Seven Tips on Buying Your Child's First Car

When helping to buy their teenager's first car, research shows that parents are collectively spending £2.5 billion. The average parent will spend £2,731, but this figure rises to £8,057 among those who pay the full price of their child's new vehicle. For many parents, helping their child to purchase a car is an important milestone. However, it is hard to avoid the price that must be paid in order to embrace this milestone. Instead of missing out on this important part of your teenager's life, why not consider money-saving options that will help to make everything more manageable? Here are seven tips that will relieve some of the financial pressure.

Start Early


Don't wait until the last minute to start thinking about your child's first car. If you want to be the kind of parent who lends a helping hand, you need to keep this in mind from the very start. Why not put aside some money every time your youngster has a birthday? Make sure they know that you are doing this, as this will help to build their excitement for when they are finally able to drive. When they are old enough, why not give your teenager the car on their birthday or for Christmas? That way, you will give them a day to remember and you can save on the money you would have spent on other gifts.

Plan


Although it is easy to get swept up in the excitement of buying your child's first car, it is important to consider all your options thoroughly. Whilst many parents enjoy surprising their child, it may be more beneficial to include your teenager in the planning stages of this purchase. This will help them to understand the value of their vehicle and to be more realistic in their expectations. Why not suggest that your child contributes a percentage of the car's cost, or at least pays some money towards its upkeep? This is a great way to treat your teen, whilst also keeping them grounded.

Clever Insurance


Use comparison websites to secure the best insurance possible for your child's new car. Instead of using the same insurance providers that service the rest of the family, try to find companies that look favourably on young drivers. Some providers offer a named driver no claim discount. This means that if your teen has been insured on the family car, but wants to get an independent policy on their new car, they will be able to transfer their no claims history.

Used cars


Instead of shelling out on a brand-new car, why not look into the option of buying a used car? By doing so, you will be able to get more for your money. Not only this, but you will still be able to choose from a wide range of attractive, practical, and quality vehicles. One perfect option for a first-time driver is the Toyota Corolla. This car comes with colour-coded accents, power operated exterior mirrors, and windows with one-touch operation for the driver. Not only this, but it comes as either a six-speed manual or four-speed automatic, which means that it is perfect for all young drivers regardless of the test they completed.

Petrol Money


Encourage your child to take the cost of running a car seriously. Why not make your teen responsible for their own petrol money? They could get a part time job to contribute. However, if you would prefer your child to focus on their studies, why not suggest that they start giving their friends or fellow students lifts? Ideally their peers will live nearby, as this is a great way to get petrol money without having to drive out of your way.

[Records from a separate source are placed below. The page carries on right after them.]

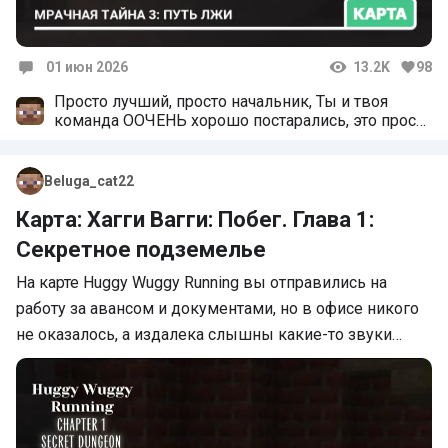
01 июн 2026
13.2K
98
Комментарии
Просто лучший, просто начальник, Ты и твоя
команда ООЧЕНЬ хорошо постарались, это просто
имба
Beluga_cat22
Карта: Хагги Вагги: Побег. Глава 1:
Секретное подземелье
На карте Huggy Wuggy Running вы отправились на
работу за авансом и документами, но в офисе никого
не оказалось, а издалека слышны какие-то звуки…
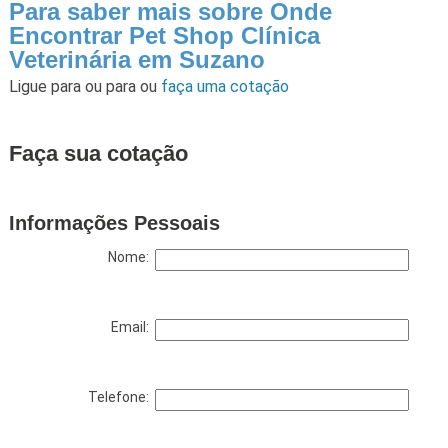
Para saber mais sobre Onde
Encontrar Pet Shop Clínica
Veterinária em Suzano
Ligue para
ou para
ou
faça uma cotação
Faça sua cotação
Informações Pessoais
Nome:
Email:
Telefone:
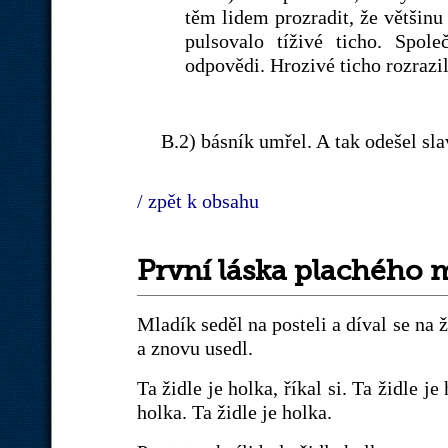
těm lidem prozradit, že většinu
pulsovalo tíživé ticho. Spol
odpovědi. Hrozivé ticho rozrazi
B.2) básník umřel. A tak odešel s
/ zpět k obsahu
První láska plachého 
Mladík seděl na posteli a díval se na ž
a znovu usedl.
Ta židle je holka, říkal si. Ta židle j
holka. Ta židle je holka.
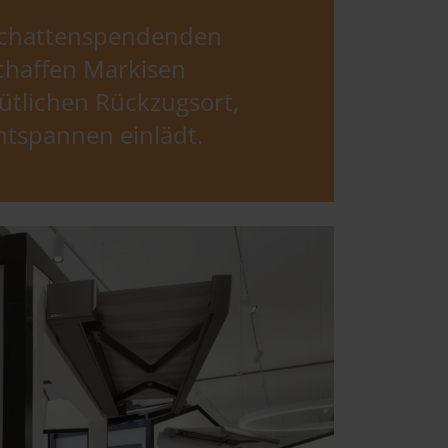
 schattenspendenden
chaffen Markisen
ütlichen Rückzugsort,
ntspannen einlädt.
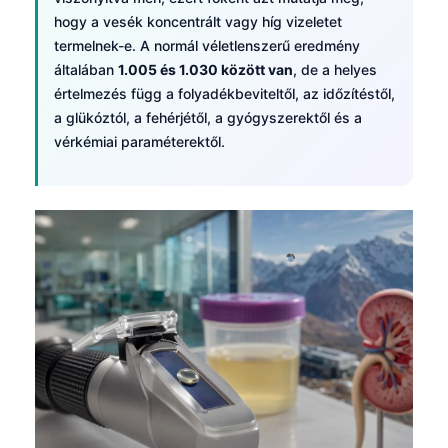
hogy a vesék koncentrált vagy híg vizeletet
termelnek-e. A normál véletlenszerű eredmény
általában
1.005 és 1.030 között van
, de a helyes
értelmezés függ a folyadékbevitel­től, az időzítéstől,
a glükóztól, a fehérjétől, a gyógyszerektől és a
vérkémiai paraméterektől.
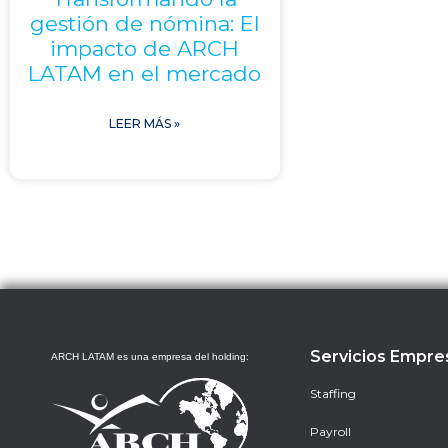
gestión de nómina: El
impacto de ARCH
LATAM en el mercado
LEER MÁS »
Servicios Empre
ARCH LATAM es una empresa del holding:
Staffing
Payroll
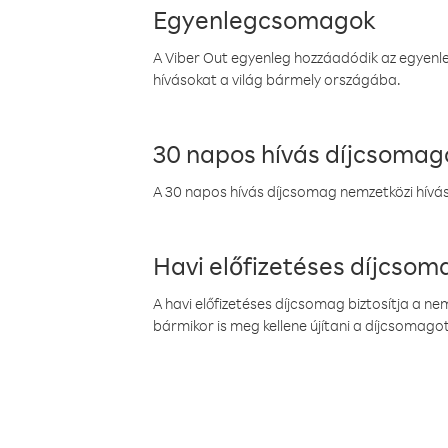
Egyenlegcsomagok
A Viber Out egyenleg hozzáadódik az egyenleg
hívásokat a világ bármely országába.
30 napos hívás díjcsomag
A 30 napos hívás díjcsomag nemzetközi híváso
Havi előfizetéses díjcso
A havi előfizetéses díjcsomag biztosítja a n
bármikor is meg kellene újítani a díjcsomagot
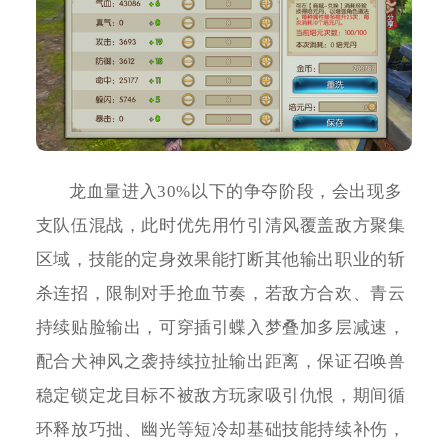
龙血量进入30%以下的争夺阶段，会出现多
支队伍混战，此时优先用竹引清风覆盖敌方聚集
区域，技能的定身效果能打断其他输出职业的斩
杀连招，限制对手抢血节奏，若敌方合欢、青云
持续贴脸输出，可穿插引蝶入梦叠加多层减速，
配合犬神风之袭持续拉扯输出距离，保证召唤兽
稳定锁定龙目标不被敌方玩家吸引仇恨，期间循
环释放巧拙、幽光等短冷却基础技能持续补伤，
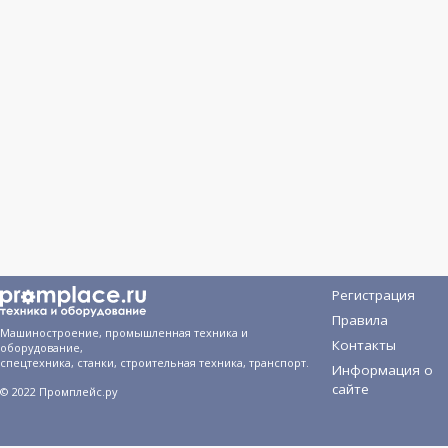
Регистрация
Правила
Машиностроение, промышленная техника и
Контакты
оборудование,
спецтехника, станки, строительная техника, транспорт.
Информация о
сайте
© 2022 Промплейс.ру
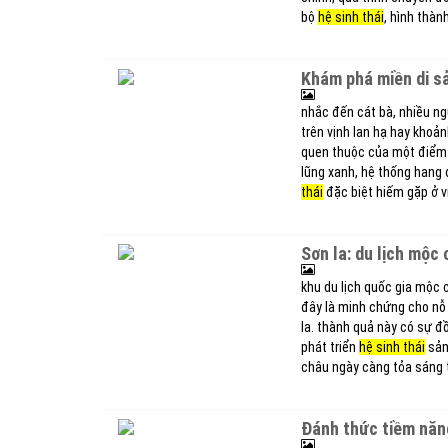
bộ
hệ sinh thái
, hình thàn
khám phá miền di s
nhắc đến cát bà, nhiều n
trên vịnh lan hạ hay khoả
quen thuộc của một điểm 
lũng xanh, hệ thống hang
thái
đặc biệt hiếm gặp ở v
sơn la: du lịch mộ
khu du lịch quốc gia mộc 
đây là minh chứng cho nỗ 
la. thành quả này có sự đ
phát triển
hệ sinh thái
sản
châu ngày càng tỏa sáng tr
đánh thức tiềm năn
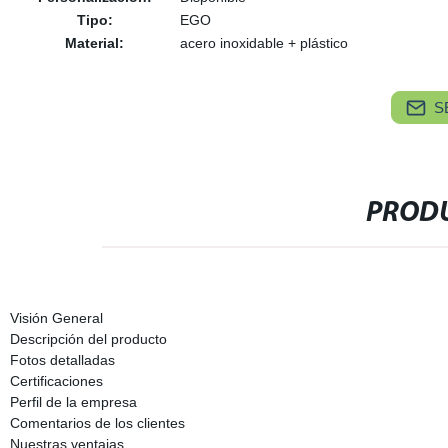
Tipo:
EGO
Material:
acero inoxidable + plástico
S
PRODU
Visión General
Descripción del producto
Fotos detalladas
Certificaciones
Perfil de la empresa
Comentarios de los clientes
Nuestras ventajas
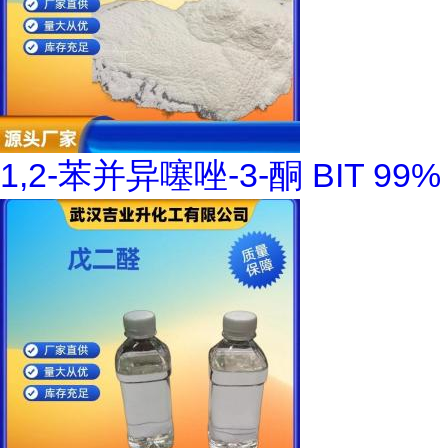
1,2-苯并异噻唑-3-酮 BIT 99%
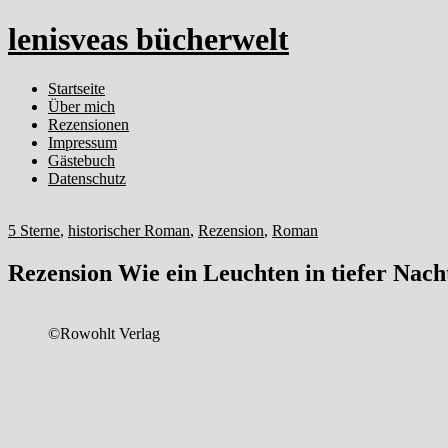
lenisveas bücherwelt
Startseite
Über mich
Rezensionen
Impressum
Gästebuch
Datenschutz
5 Sterne
,
historischer Roman
,
Rezension
,
Roman
Rezension Wie ein Leuchten in tiefer Nac
©Rowohlt Verlag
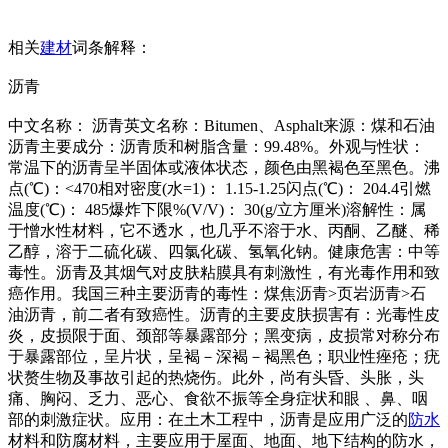
相关
建材
词条解释：
沥青
中文名称： 沥青英文名称：Bitumen、Asphalt来源：煤和石油
沥青主要成分：沥青质和树脂含量：99.48%。外观与性状：
常温下的沥青呈半固体或液体状态，颜色由黑褐色至黑色。沸
点(℃)：<470相对密度(水=1)： 1.15-1.25闪点(℃)： 204.4引燃
温度(℃)： 485爆炸下限%(V/V)： 30(g/立方厘米)溶解性：属
于憎水性材料，它不透水，也几乎不溶于水、丙酮、乙醚、稀
乙醇，溶于二硫化碳、四氯化碳、氢氧化钠。健康危害：中等
毒性。沥青及其烟气对皮肤粘膜具有刺激性，有光毒作用和致
癌作用。我国三种主要沥青的毒性：煤焦沥青>页岩沥青>石
油沥青，前二者有致癌性。沥青的主要皮肤损害有：光毒性皮
炎，皮损限于面、颈部等暴露部分；黑变病，皮损常对称分布
于暴露部位，呈片状，呈褐－深褐－褐黑色；职业性痤疮；疣
状赘生物及事故引起的热烧伤。此外，尚有头昏、头胀，头
痛、胸闷、乏力、恶心、食欲不振等全身症状和眼 、鼻、咽
部的刺激症状。应用：在土木工程中，沥青是应用广泛的
防水
材料和防腐材料，主要应用于屋面、地面、地下结构的防水，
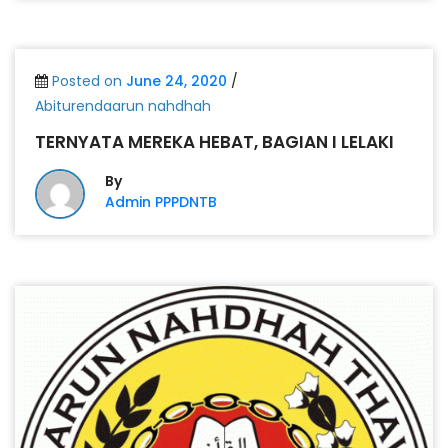
Posted on
June 24, 2020
/
Abiturendaarun nahdhah
TERNYATA MEREKA HEBAT, BAGIAN I LELAKI
By
Admin PPPDNTB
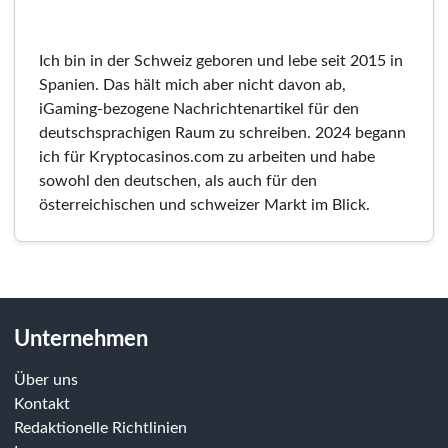
Ich bin in der Schweiz geboren und lebe seit 2015 in
Spanien. Das hält mich aber nicht davon ab,
iGaming-bezogene Nachrichtenartikel für den
deutschsprachigen Raum zu schreiben. 2024 begann
ich für Kryptocasinos.com zu arbeiten und habe
sowohl den deutschen, als auch für den
österreichischen und schweizer Markt im Blick.
Unternehmen
Über uns
Kontakt
Redaktionelle Richtlinien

Teach them to drive economically


Make sure that your kids understand that the way they drive their car can significantly affect the cost of running it. Give them a quick lesson on how to drive as economically as possible. They will need to make sure their car doesn't have unnecessary weight, has its tyre pressure checked regularly, and that it is serviced whenever required. Educate your child on the benefits of driving at 55mph rather than at higher speeds. This can reduce their fuel consumption by up to twenty percent. It is also important that your kids aren't driving with bike racks or with their windows down, as this will make their car less aerodynamic and will consequently increase their consumption of fuel.

Buddy up


If you have two children at a similar age, why not consider letting them share a new car? Instead of having to pay for both of your teenagers to get a new vehicle, perhaps they can be taught the life lesson of learning to share. This definitely makes sense if your kids attend the same school or enjoy taking part in the same activities. If you do opt for this approach, just make sure that your teens understand they'll be sharing the car beforehand. This way you can avoid any disappointment. Buddying up will also help to reduce the cost of running the car and help to relieve the pressure.